Plating on functional glass

Electroless plating can be applied directly on silica glass and borosilicate glass (PYREX), in order to bond them with other metal and ceramic materials and to form an electric circuit or electrodes on the surface, while taking advantage of the characteristics of functional glass. Plating on the glass surfaces used to be done by dry plating, such as vacuum deposition and sputtering. However, its high cost and poor adhesion performance were the problem.
In this new plating technology, the glass surface and the plating film are chemically bonded, instead of going through the etching process where the adhesion between the glass surface and the plating film is enhanced by the anchor effect.
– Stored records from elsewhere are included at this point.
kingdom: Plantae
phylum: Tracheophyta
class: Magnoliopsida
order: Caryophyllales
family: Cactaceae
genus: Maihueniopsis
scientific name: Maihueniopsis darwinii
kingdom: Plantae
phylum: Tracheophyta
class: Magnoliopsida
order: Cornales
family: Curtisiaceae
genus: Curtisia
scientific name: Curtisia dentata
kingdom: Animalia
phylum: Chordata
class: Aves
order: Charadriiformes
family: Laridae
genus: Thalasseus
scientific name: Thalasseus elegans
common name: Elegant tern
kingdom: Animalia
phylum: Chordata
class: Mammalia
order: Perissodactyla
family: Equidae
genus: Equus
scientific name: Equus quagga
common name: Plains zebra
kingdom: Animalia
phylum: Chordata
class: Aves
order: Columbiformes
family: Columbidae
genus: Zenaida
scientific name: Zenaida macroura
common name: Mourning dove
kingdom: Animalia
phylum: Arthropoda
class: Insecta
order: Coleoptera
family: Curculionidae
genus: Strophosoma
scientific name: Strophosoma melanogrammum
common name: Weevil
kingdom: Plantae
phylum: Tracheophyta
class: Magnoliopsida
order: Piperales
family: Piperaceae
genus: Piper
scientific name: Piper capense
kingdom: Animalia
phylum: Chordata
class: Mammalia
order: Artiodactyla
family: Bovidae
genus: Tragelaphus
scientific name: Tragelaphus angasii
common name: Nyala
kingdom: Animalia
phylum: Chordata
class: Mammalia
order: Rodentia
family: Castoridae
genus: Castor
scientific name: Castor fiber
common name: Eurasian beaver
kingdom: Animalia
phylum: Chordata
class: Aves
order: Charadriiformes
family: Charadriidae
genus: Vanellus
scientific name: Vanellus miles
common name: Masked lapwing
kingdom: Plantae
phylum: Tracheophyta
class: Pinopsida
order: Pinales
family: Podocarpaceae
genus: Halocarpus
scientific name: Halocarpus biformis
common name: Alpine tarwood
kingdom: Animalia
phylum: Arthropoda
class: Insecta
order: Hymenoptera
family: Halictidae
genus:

After rinsing and moisturizing the glass surface, the surface is treated with processes to enhance the chemical bonding. After the catalytic activation, electroless nickel plating is applied.
Then, various types of electroplating or electroless plating are applied depending on the usages.
The application examples include a pressure sensor using the PYREX glass tubes coated with nickel-gold plating inside and out, and the outer surface of a communication quartz optical fiber coated with electroless nickel plating in order to prevent light diffusion and noise generation.